When releasing the “Economic Agenda for Women and Families,” Democratic Leader Nancy Pelosi claimed that America has an early child care and education “crisis” that threatens our economy. Her solution is to adopt President Obama’s Preschool and Early Head Start/Child Care Initiative, and create universal government-run child care for all three- and four-year-olds, similar to many European systems.
A majority of American mothers with preschool age children are in the labor force, and most of these working moms hold full-time jobs. Yet there is little evidence that expanding the federal government’s role in providing early child care and education would improve the quality of care, student learning, or affordability—much less the economy.

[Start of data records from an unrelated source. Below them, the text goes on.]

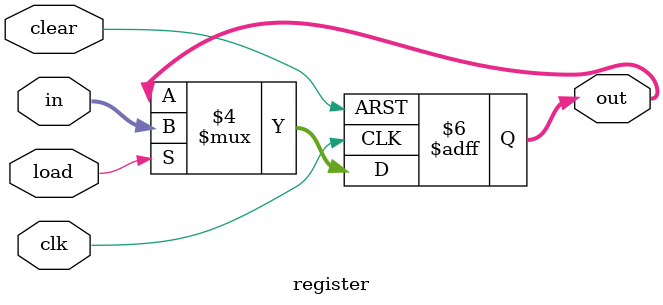
<source format=sv>
module register # (parameter N = 8)
   (input                clk,   // implied input wire
    input                load,
    input                clear,
    input        [N-1:0] in,
    output logic [N-1:0] out
    );
	 
  always_ff @ (posedge clk, posedge clear)    begin
// fill in guts
  if(clear == 1) out <= 0 ;          // use <= nonblocking assignment!
  else if(load == 1) out <= in ;
//   clear   load    out
// 	   1       0      0	   (clear output)
//     1       1      0
//     0       0     hold  (no change in output)
//     0       1      in   (update output)


	
// Aside: What would be the impact of leaving posedge clear out of 
//  the sensitivity list? 
end	
		
endmodule


</source>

On the contrary, expanding government’s role in this arena is more?likely to impose expensive administrative burdens, crowd out innovative, personalized non-government early childcare providers, and replace a variety of early education options with a one-size-fits-all system.
According to the government’s own official evaluations of its longest-running early education program, Head Start, any learning gains quickly dissipate. Given government’s poor track record in both K-12 and preprimary schooling, government’s involvement should be scaled back, not expanded. And as for the economy, it’s worth noting that in spite of near universal child care, most European countries have anemic economic performance compared to the United States.
Most fundamentally, the federal government has no Constitutional authority over the care and education of children. That responsibility belongs to parents, who know and love their preschoolers best.